PREMIERE: JAKE BELLISSIMO – Piece of Ivy, Go Gently and Independence day

– Your career started way earlier than Jake Bellissimo’s project. How did you change? How did you get to this album?

I published an album of piano music under my name in high school, but for the most part I’ve used monikers. This was partly out of intimidation of releasing a shitty album under my real name (which I did and promptly deleted in 2013), but also a way to compartmentalize my work and not feel bound to a specific name or character. After releasing the Gay Angel album “Floral”, I moved to Berlin for a year and had a personal shift after which I dropped the five or so names I was using at the time. Music for me has always functioned as a coping mechanism, but as it became more present in my life I had to make some personal changes to ensure that my processing didn’t become cyclical (i.e. not perpetuate what I’m trying to figure out) and I had other ways to make music and document my life.

I released an EP of songs under my real name (Piece of Ivy) in Spring 2016 and soon thereafter went through a series of personal troubles, resulting in me feeling a need to define myself. A bit defeated, I moved back to the USA and lived with my friend Acadia (who sings backup throughout the album) for a few weeks in a place they were housesitting. It was during this 3 week period that I made it a full-time job to confront myself on what was going on and during this process wrote “The Good We’ve Sewn” under Jake Bellissimo.

 Let’s talk about your collaboration with WWNBB, that tied you to Italy. How does this opening towards the world help you write and find inspiration for your music?

I was introduced to WWNBB after playing two shows in Italy in 2016. I was drawn to the variety of their roster, that nobody fits within a specific aesthetic other than kindness. Their interest in my work gave me a sense of artistic freedom that made it easy to say yes, and, combined with being inspired by my now label mates, I think that sense of community has been helpful in making music.

– In your opinion, in a world that is not that simple, what does the social responsability of an artist consist of?

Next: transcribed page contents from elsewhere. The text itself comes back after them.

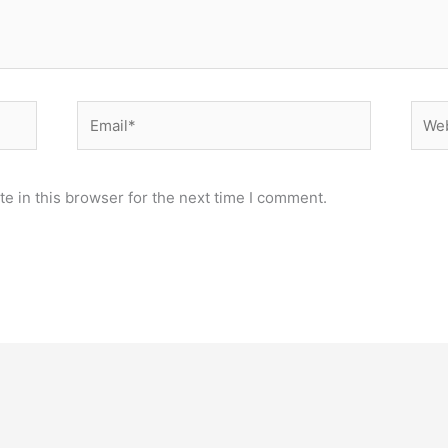
Email*
Webs
e in this browser for the next time I comment.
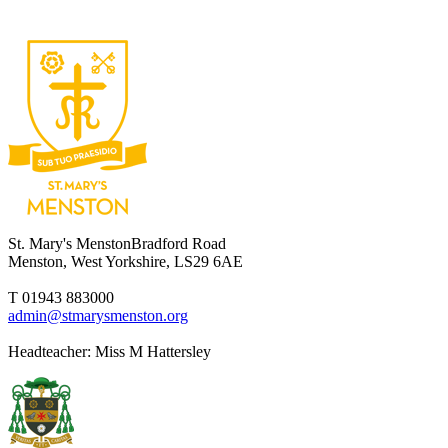
St. Mary's Menston
Bradford Road
Menston, West Yorkshire, LS29 6AE
T 01943 883000
admin@stmarysmenston.org
Headteacher: Miss M Hattersley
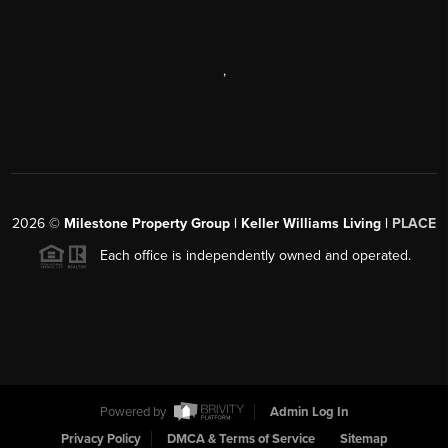
,
2026
©
Milestone Property Group | Keller Williams Living |
PLACE
Each office is independently owned and operated.
Powered by
Admin Log In
Privacy Policy
DMCA & Terms of Service
Sitemap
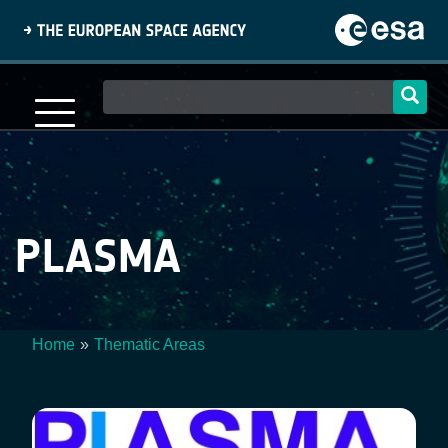
Skip
to
main
content
Main
navigation
PLASMA
Home
Thematic Areas
Breadcrumb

I think art (especially in the current environment) is inherently political and that artists should follow suit. Though I appreciate art that is tied to social consciousness, I don’t think this is necessary for everybody to take up unless they feel comfortable doing so. I do think, however, that it is an artist’s responsibility to understand how their work is contextualized in society, in rejection of people saying that they don’t want to be political so therefore their work can’t possibly have a political context—that would imply their art only exists on its own, as opposed to being published/circulated/manifested in a culture that has political and social dynamics.

– What does it mean to be an artist, a musician, in the USA? What do you think it’s different from this conception, in Italy?

Having only toured through parts of Italy, I don’t think I can comment on music culture in Italy or how that\ compares to the USA. Because of the USA’s persistent issues with funding for the arts and things like healthcare, I think that makes being an artist more complicated, but this manifests as well in other places too and is just my opinion. Touring is also different in the sense that public transportation in the USA is not as efficient and as easy as it is in Europe, so it’s usually a driving process where possible.

What are your sources of inspiration for your sounds? Did they change during the years?

For me, music has always resulted as a response to feeling, and the sounds and stories are made to represent that. What has changed over the years is where I find the feelings and how that affects my songwriting process, but what has always stayed constant has been art’s purpose for me as a way to process life while also cultivating it, most of the time coming from first-person experiences.